### TASK TO COMPLETE
Copy the records that follow exactly as written, but not their pictures.

== THE RECORDS

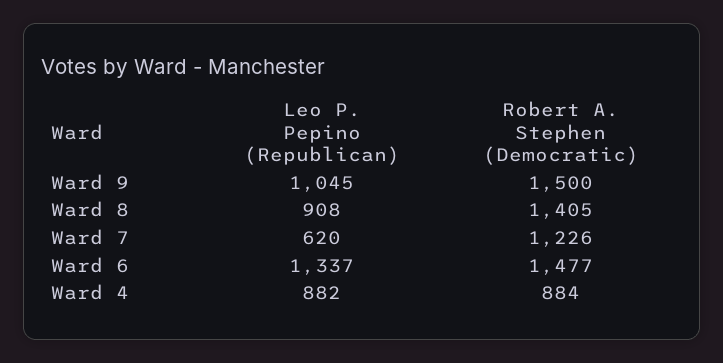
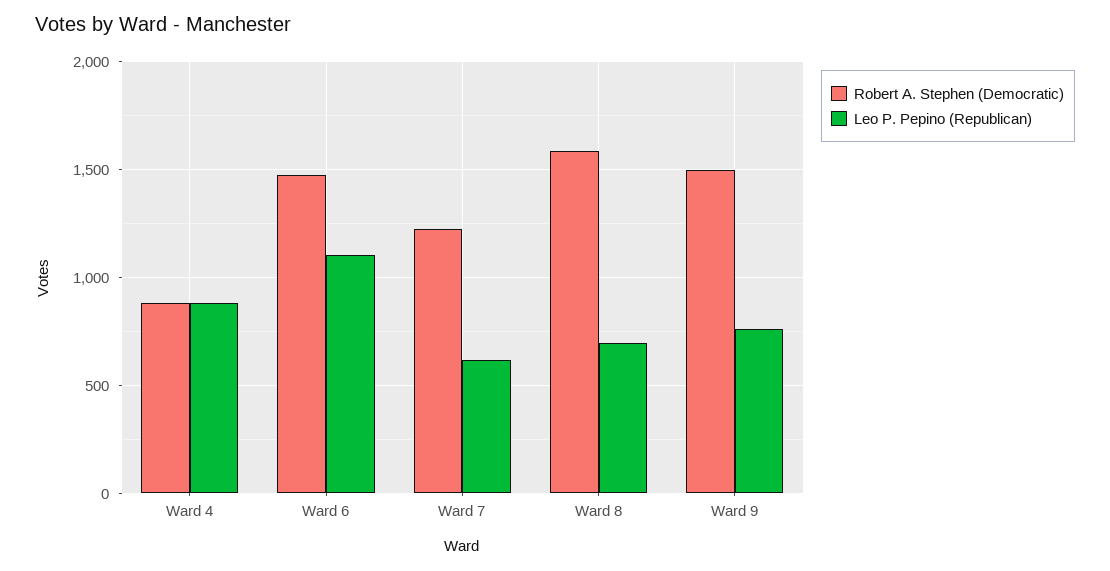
  {
    "Leo P. Pepino (Republican)": {
-     "Ward 9": 1045,
+     "Ward 9": 750,
-     "Ward 8": 908,
+     "Ward 8": 700,
      "Ward 7": 620,
-     "Ward 6": 1337,
+     "Ward 6": 1100,
      "Ward 4": 882
    },
    "Robert A. Stephen (Democratic)": {
      "Ward 9": 1500,
-     "Ward 8": 1405,
+     "Ward 8": 1600,
      "Ward 7": 1226,
      "Ward 6": 1477,
      "Ward 4": 884
    }
  }

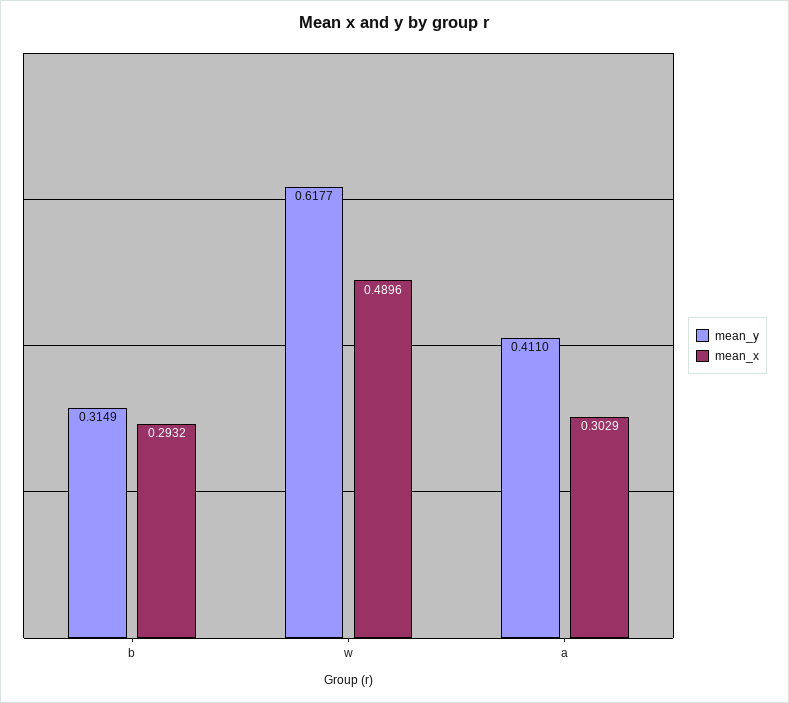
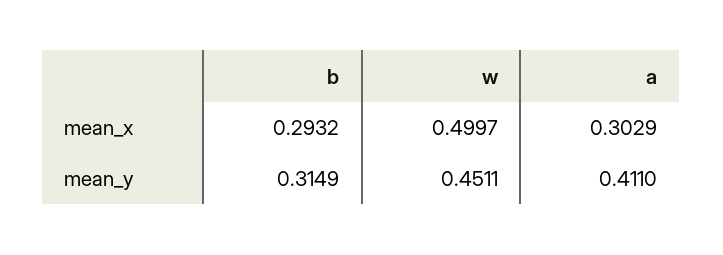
  {
    "mean_y": {
      "b": 0.3149,
-     "w": 0.6177,
+     "w": 0.4511,
      "a": 0.411
    },
    "mean_x": {
      "b": 0.2932,
-     "w": 0.4896,
+     "w": 0.4997,
      "a": 0.3029
    }
  }

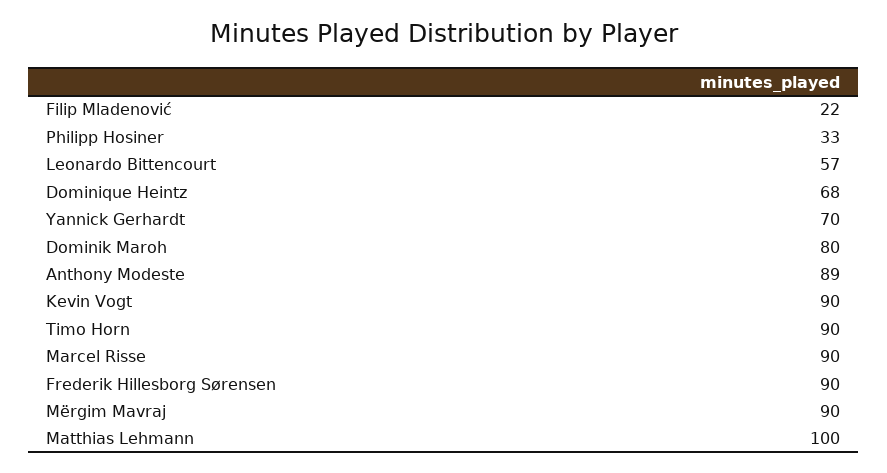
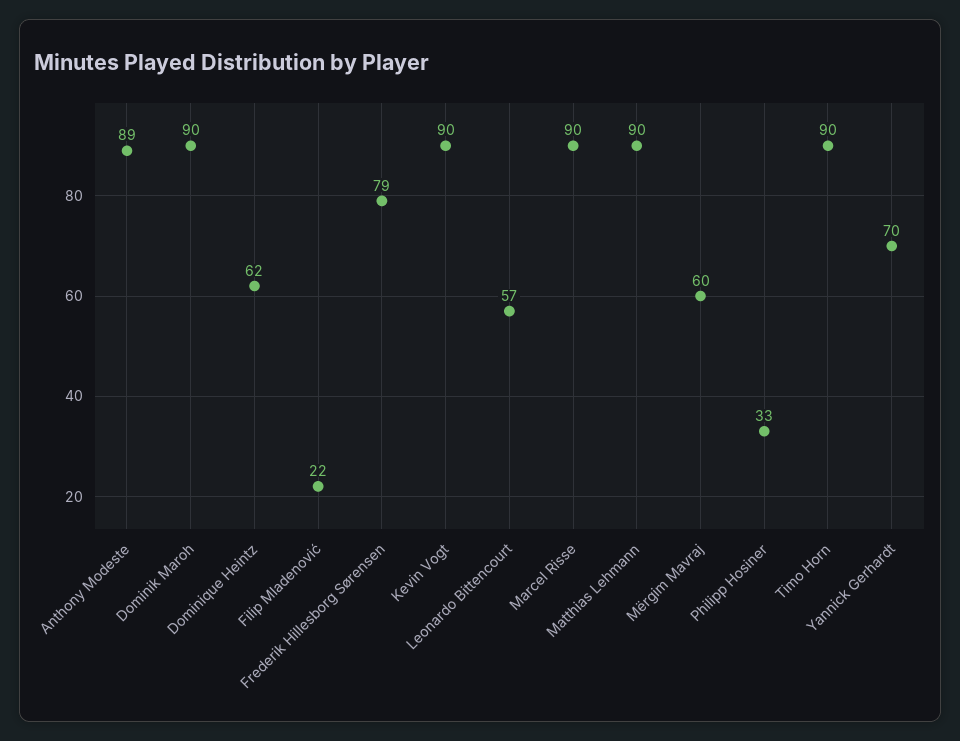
  {
    "Filip Mladenović": 22,
    "Philipp Hosiner": 33,
    "Leonardo Bittencourt": 57,
-   "Dominique Heintz": 68,
+   "Dominique Heintz": 62,
    "Yannick Gerhardt": 70,
-   "Dominik Maroh": 80,
+   "Dominik Maroh": 90,
    "Anthony Modeste": 89,
    "Kevin Vogt": 90,
    "Timo Horn": 90,
    "Marcel Risse": 90,
-   "Frederik Hillesborg Sørensen": 90,
+   "Frederik Hillesborg Sørensen": 79,
-   "Mërgim Mavraj": 90,
+   "Mërgim Mavraj": 60,
-   "Matthias Lehmann": 100
+   "Matthias Lehmann": 90
  }

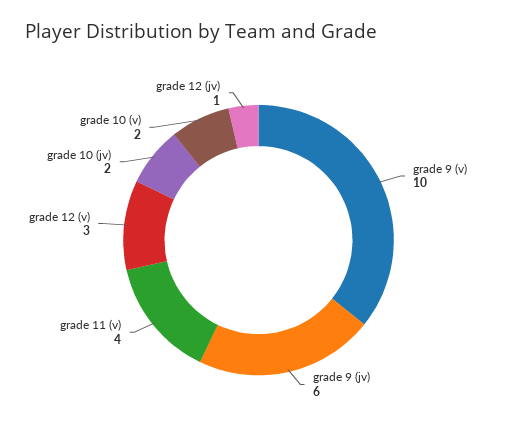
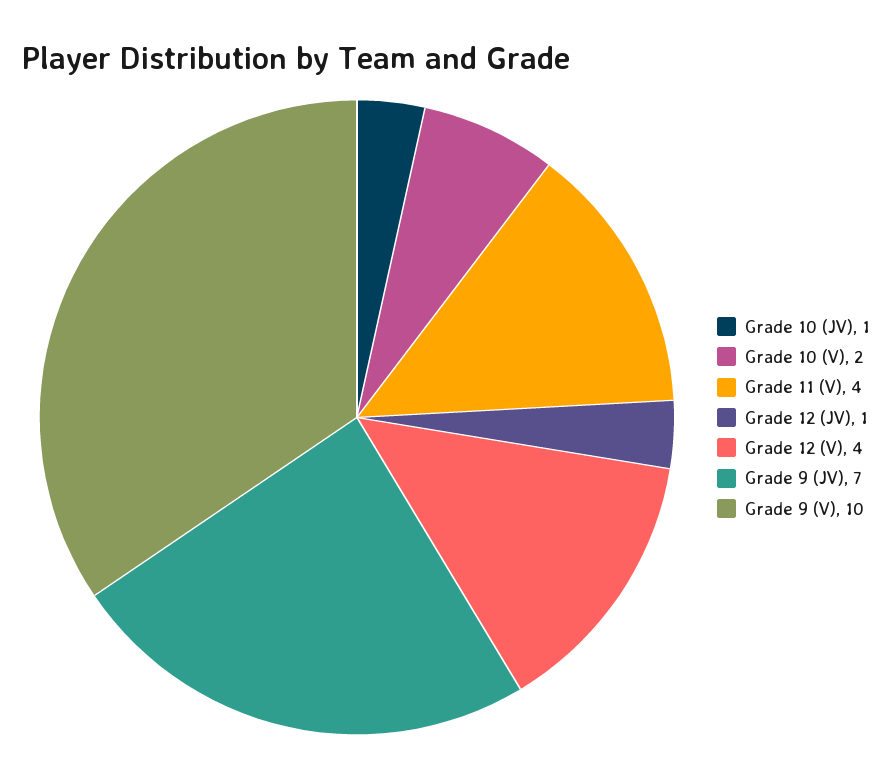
  {
    "grade 9 (v)": 10,
-   "grade 9 (jv)": 6,
+   "grade 9 (jv)": 7,
    "grade 11 (v)": 4,
-   "grade 12 (v)": 3,
+   "grade 12 (v)": 4,
-   "grade 10 (jv)": 2,
+   "grade 10 (jv)": 1,
    "grade 10 (v)": 2,
    "grade 12 (jv)": 1
  }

====

### FINISHED EXERCISE
  {
    "Leo P. Pepino (Republican)": {
-     "Ward 9": 1045,
+     "Ward 9": 750,
-     "Ward 8": 908,
+     "Ward 8": 700,
      "Ward 7": 620,
-     "Ward 6": 1337,
+     "Ward 6": 1100,
      "Ward 4": 882
    },
    "Robert A. Stephen (Democratic)": {
      "Ward 9": 1500,
-     "Ward 8": 1405,
+     "Ward 8": 1600,
      "Ward 7": 1226,
      "Ward 6": 1477,
      "Ward 4": 884
    }
  }

  {
    "mean_y": {
      "b": 0.3149,
-     "w": 0.6177,
+     "w": 0.4511,
      "a": 0.411
    },
    "mean_x": {
      "b": 0.2932,
-     "w": 0.4896,
+     "w": 0.4997,
      "a": 0.3029
    }
  }

  {
    "Filip Mladenović": 22,
    "Philipp Hosiner": 33,
    "Leonardo Bittencourt": 57,
-   "Dominique Heintz": 68,
+   "Dominique Heintz": 62,
    "Yannick Gerhardt": 70,
-   "Dominik Maroh": 80,
+   "Dominik Maroh": 90,
    "Anthony Modeste": 89,
    "Kevin Vogt": 90,
    "Timo Horn": 90,
    "Marcel Risse": 90,
-   "Frederik Hillesborg Sørensen": 90,
+   "Frederik Hillesborg Sørensen": 79,
-   "Mërgim Mavraj": 90,
+   "Mërgim Mavraj": 60,
-   "Matthias Lehmann": 100
+   "Matthias Lehmann": 90
  }

  {
    "grade 9 (v)": 10,
-   "grade 9 (jv)": 6,
+   "grade 9 (jv)": 7,
    "grade 11 (v)": 4,
-   "grade 12 (v)": 3,
+   "grade 12 (v)": 4,
-   "grade 10 (jv)": 2,
+   "grade 10 (jv)": 1,
    "grade 10 (v)": 2,
    "grade 12 (jv)": 1
  }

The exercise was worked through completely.